My best ensemble is 7 models with TTA x2. It's supposed to finish Stage 2 prediction in 8 hrs 40 mins:
- SE-ResNext50 at 288x288;
- SE-ResNext101 at 288x288;
- CBAM-ResNet50 at 288x288;
- PNASNet5 Large at 288x288;
- another SE-ResNext101 at 288x288 with fewer augmentations and dropout 0.3;
- two more SE-ResNext101 at 352x352 with different augmentations.
The batch size was 16. This worked better than 32 or 64, and batch accumulation 4x or 8x didn't improve the score.
I used cross-entropy loss. Focal loss and F2 loss weren't better. After I realized there's a lot of missing labels, I came up with this loss:
class ForgivingLoss(nn.Module):
def __init__(self, weight: float) -> None:
super().__init__()
self.bce_loss = binary_cross_entropy()
self.weight = weight
def forward(self, logits: torch.Tensor, labels: torch.Tensor) -> torch.Tensor:
return self.bce_loss(logits, labels) + self.bce_loss(logits * labels, labels) * self.weight
Interestingly, it worked a little better with Inception-like models, namely Xception and InceptionResNetV2, but not with ResNext-like models.

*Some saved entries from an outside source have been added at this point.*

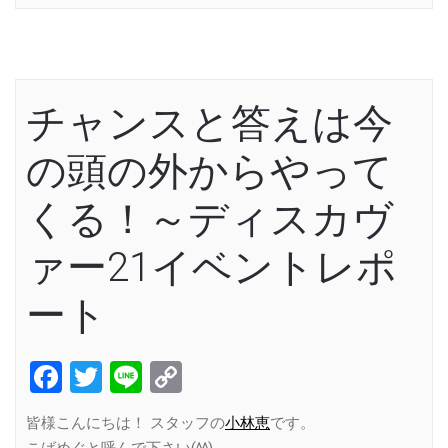
チャンスと答えは今
の頭の外からやって
くる！～ディスカヴ
ァー21イベントレポ
ート
Facebook
Twitter
Line
Copy
Link
皆様こんにちは！ スタッフの
小林恵
です。
こばめぐと呼んで下さい(^^)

I trained 5 folds of each model. Then I used scipy.optimize.minimize
to find the best blend coefficients.
I used Kostia's method of deployment, which packs everything into a single py-file. Also, I wrote a code which automatically searches for all available models in ../input/
and decrypts them.
What didn't work: I tried pseudo-labeling, it improved a single fold score from 611 to 622, but worked worse on LB. Probably, I generated too many labels. I would be possible to achieve gold otherwise.